_What to do_. The material below should be written out in full and exactly; pictures stay out of the copy.

▽

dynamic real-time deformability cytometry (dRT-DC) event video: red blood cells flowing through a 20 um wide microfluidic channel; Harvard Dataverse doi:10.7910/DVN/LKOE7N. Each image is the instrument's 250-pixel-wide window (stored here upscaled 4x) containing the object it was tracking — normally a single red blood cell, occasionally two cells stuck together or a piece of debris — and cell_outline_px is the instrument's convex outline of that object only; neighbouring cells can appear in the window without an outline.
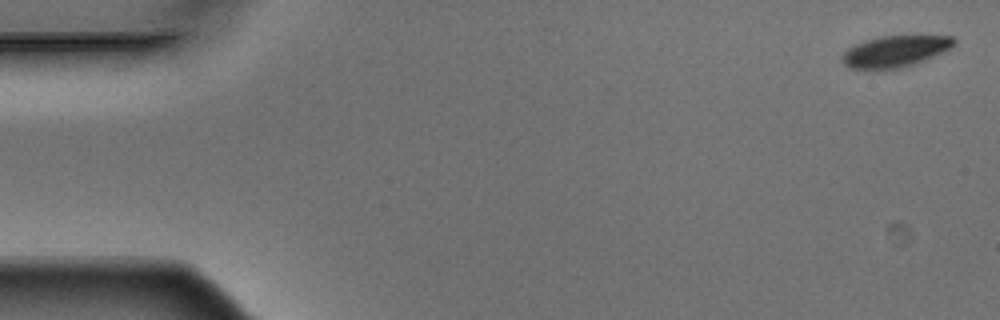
{"species": "Egyptian fruit bat (a non-hibernating species)", "species_latin": "Rousettus aegyptiacus", "temperature_condition": "warm", "stored_images_in_passage": 8, "camera_frame_rate_fps": 3000, "um_per_image_px": 0.085, "animal": {"sex": "male"}, "frame": {"image": 1, "passage_image": 1, "time_ms": 0.0, "image_size_px": [1000, 320], "cell_outline_px": [[956, 44], [924, 60], [900, 68], [880, 72], [848, 68], [840, 60], [844, 52], [848, 48], [856, 44], [880, 36], [952, 36], [956, 40]], "centroid_in_image_um": [76.0, 4.41], "position_along_channel_um": 9.0, "area_um2": 20.63}}
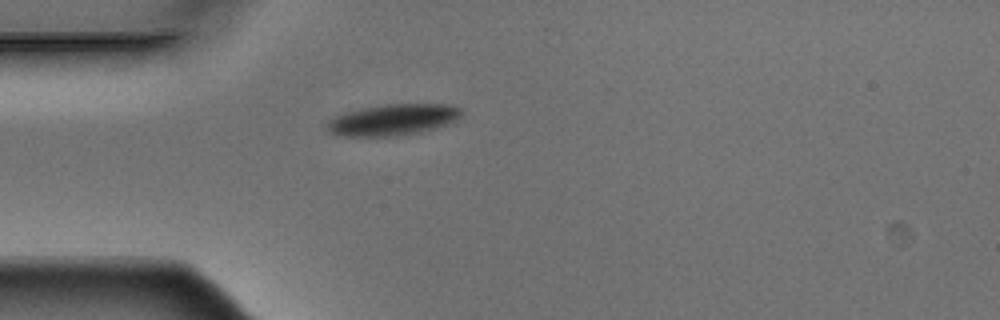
{"frame": {"image": 2, "passage_image": 5, "time_ms": 1.333, "image_size_px": [1000, 320], "cell_outline_px": [[464, 112], [456, 120], [448, 124], [420, 132], [396, 136], [344, 136], [328, 132], [324, 124], [328, 120], [344, 112], [364, 108], [388, 104], [444, 104], [460, 108]], "centroid_in_image_um": [33.37, 10.18], "position_along_channel_um": 51.6, "area_um2": 24.45}}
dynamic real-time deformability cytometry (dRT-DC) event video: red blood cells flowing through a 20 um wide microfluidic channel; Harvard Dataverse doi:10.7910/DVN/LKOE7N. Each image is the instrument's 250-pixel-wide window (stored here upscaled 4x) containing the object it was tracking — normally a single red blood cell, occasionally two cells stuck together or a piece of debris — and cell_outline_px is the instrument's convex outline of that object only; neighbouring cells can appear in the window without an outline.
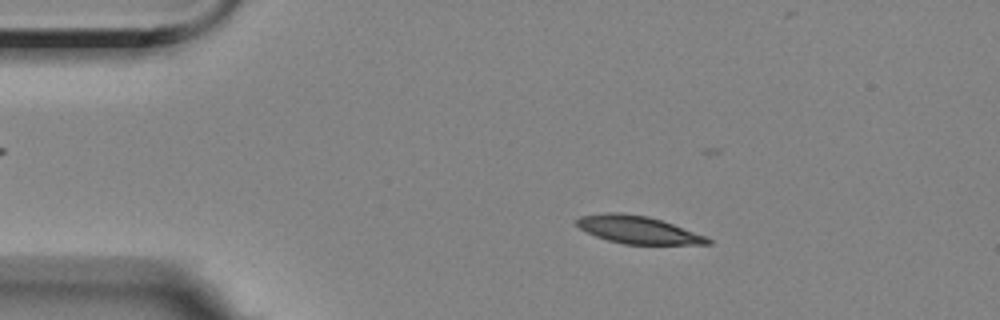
{"species": "Egyptian fruit bat (a non-hibernating species)", "species_latin": "Rousettus aegyptiacus", "temperature_condition": "room temperature", "stored_images_in_passage": 10, "segment_of_instrument_passage": [1, 2], "camera_frame_rate_fps": 3000, "um_per_image_px": 0.085, "animal": {"sex": "female"}, "frame": {"image": 1, "passage_image": 9, "time_ms": 2.667, "image_size_px": [1000, 320], "cell_outline_px": [[712, 244], [624, 244], [608, 240], [596, 236], [580, 228], [576, 224], [576, 220], [580, 216], [608, 212], [620, 212], [648, 216], [672, 224], [704, 236], [712, 240]], "centroid_in_image_um": [54.19, 19.52], "position_along_channel_um": 30.8, "area_um2": 20.75}}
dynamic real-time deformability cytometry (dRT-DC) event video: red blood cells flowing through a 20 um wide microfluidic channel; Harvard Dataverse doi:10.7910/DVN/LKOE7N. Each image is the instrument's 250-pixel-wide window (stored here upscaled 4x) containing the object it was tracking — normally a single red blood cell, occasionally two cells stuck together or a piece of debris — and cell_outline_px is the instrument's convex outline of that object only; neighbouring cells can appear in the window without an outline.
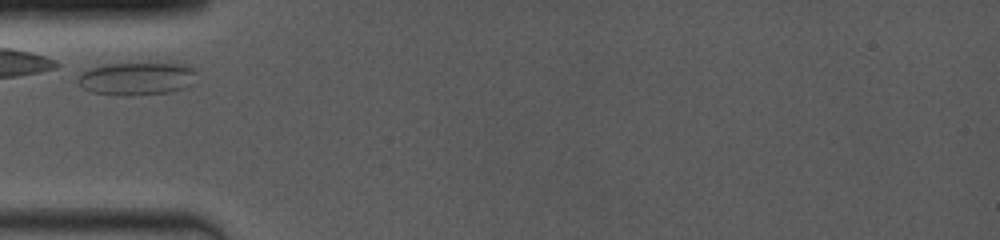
{"species": "common noctule bat (a hibernating species)", "species_latin": "Nyctalus noctula", "temperature_condition": "room temperature", "stored_images_in_passage": 9, "camera_frame_rate_fps": 4000, "um_per_image_px": 0.085, "animal": {"sex": "female", "body_mass_g": 19.0, "forearm_length_mm": 53.3}, "frame": {"image": 1, "passage_image": 1, "time_ms": 0.0, "image_size_px": [1000, 240], "cell_outline_px": [[196, 72], [192, 84], [184, 88], [168, 92], [128, 96], [120, 96], [92, 92], [84, 88], [76, 80], [76, 76], [80, 72], [88, 68], [100, 64], [188, 64], [196, 68]], "centroid_in_image_um": [11.58, 6.68], "position_along_channel_um": 73.4, "area_um2": 23.0}}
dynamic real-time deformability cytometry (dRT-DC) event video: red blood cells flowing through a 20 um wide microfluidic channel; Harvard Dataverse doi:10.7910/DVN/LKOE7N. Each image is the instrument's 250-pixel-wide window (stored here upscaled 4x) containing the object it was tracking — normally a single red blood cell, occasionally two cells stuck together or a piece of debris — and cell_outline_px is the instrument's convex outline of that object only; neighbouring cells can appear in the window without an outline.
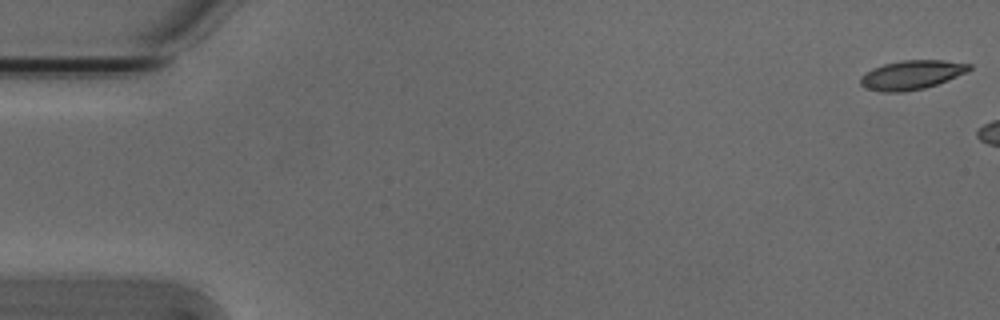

△

_Solution for this problem_.
dynamic real-time deformability cytometry (dRT-DC) event video: red blood cells flowing through a 20 um wide microfluidic channel; Harvard Dataverse doi:10.7910/DVN/LKOE7N. Each image is the instrument's 250-pixel-wide window (stored here upscaled 4x) containing the object it was tracking — normally a single red blood cell, occasionally two cells stuck together or a piece of debris — and cell_outline_px is the instrument's convex outline of that object only; neighbouring cells can appear in the window without an outline.
{"species": "Egyptian fruit bat (a non-hibernating species)", "species_latin": "Rousettus aegyptiacus", "temperature_condition": "warm", "stored_images_in_passage": 8, "camera_frame_rate_fps": 3000, "um_per_image_px": 0.085, "animal": {"sex": "male"}, "frame": {"image": 1, "passage_image": 1, "time_ms": 0.0, "image_size_px": [1000, 320], "cell_outline_px": [[956, 44], [924, 60], [900, 68], [880, 72], [848, 68], [840, 60], [844, 52], [848, 48], [856, 44], [880, 36], [952, 36], [956, 40]], "centroid_in_image_um": [76.0, 4.41], "position_along_channel_um": 9.0, "area_um2": 20.63}}
{"frame": {"image": 2, "passage_image": 5, "time_ms": 1.333, "image_size_px": [1000, 320], "cell_outline_px": [[464, 112], [456, 120], [448, 124], [420, 132], [396, 136], [344, 136], [328, 132], [324, 124], [328, 120], [344, 112], [364, 108], [388, 104], [444, 104], [460, 108]], "centroid_in_image_um": [33.37, 10.18], "position_along_channel_um": 51.6, "area_um2": 24.45}}
dynamic real-time deformability cytometry (dRT-DC) event video: red blood cells flowing through a 20 um wide microfluidic channel; Harvard Dataverse doi:10.7910/DVN/LKOE7N. Each image is the instrument's 250-pixel-wide window (stored here upscaled 4x) containing the object it was tracking — normally a single red blood cell, occasionally two cells stuck together or a piece of debris — and cell_outline_px is the instrument's convex outline of that object only; neighbouring cells can appear in the window without an outline.
{"species": "Egyptian fruit bat (a non-hibernating species)", "species_latin": "Rousettus aegyptiacus", "temperature_condition": "room temperature", "stored_images_in_passage": 10, "segment_of_instrument_passage": [1, 2], "camera_frame_rate_fps": 3000, "um_per_image_px": 0.085, "animal": {"sex": "female"}, "frame": {"image": 1, "passage_image": 9, "time_ms": 2.667, "image_size_px": [1000, 320], "cell_outline_px": [[712, 244], [624, 244], [608, 240], [596, 236], [580, 228], [576, 224], [576, 220], [580, 216], [608, 212], [620, 212], [648, 216], [672, 224], [704, 236], [712, 240]], "centroid_in_image_um": [54.19, 19.52], "position_along_channel_um": 30.8, "area_um2": 20.75}}
dynamic real-time deformability cytometry (dRT-DC) event video: red blood cells flowing through a 20 um wide microfluidic channel; Harvard Dataverse doi:10.7910/DVN/LKOE7N. Each image is the instrument's 250-pixel-wide window (stored here upscaled 4x) containing the object it was tracking — normally a single red blood cell, occasionally two cells stuck together or a piece of debris — and cell_outline_px is the instrument's convex outline of that object only; neighbouring cells can appear in the window without an outline.
{"species": "common noctule bat (a hibernating species)", "species_latin": "Nyctalus noctula", "temperature_condition": "room temperature", "stored_images_in_passage": 9, "camera_frame_rate_fps": 4000, "um_per_image_px": 0.085, "animal": {"sex": "female", "body_mass_g": 19.0, "forearm_length_mm": 53.3}, "frame": {"image": 1, "passage_image": 1, "time_ms": 0.0, "image_size_px": [1000, 240], "cell_outline_px": [[196, 72], [192, 84], [184, 88], [168, 92], [128, 96], [120, 96], [92, 92], [84, 88], [76, 80], [76, 76], [80, 72], [88, 68], [100, 64], [188, 64], [196, 68]], "centroid_in_image_um": [11.58, 6.68], "position_along_channel_um": 73.4, "area_um2": 23.0}}
dynamic real-time deformability cytometry (dRT-DC) event video: red blood cells flowing through a 20 um wide microfluidic channel; Harvard Dataverse doi:10.7910/DVN/LKOE7N. Each image is the instrument's 250-pixel-wide window (stored here upscaled 4x) containing the object it was tracking — normally a single red blood cell, occasionally two cells stuck together or a piece of debris — and cell_outline_px is the instrument's convex outline of that object only; neighbouring cells can appear in the window without an outline.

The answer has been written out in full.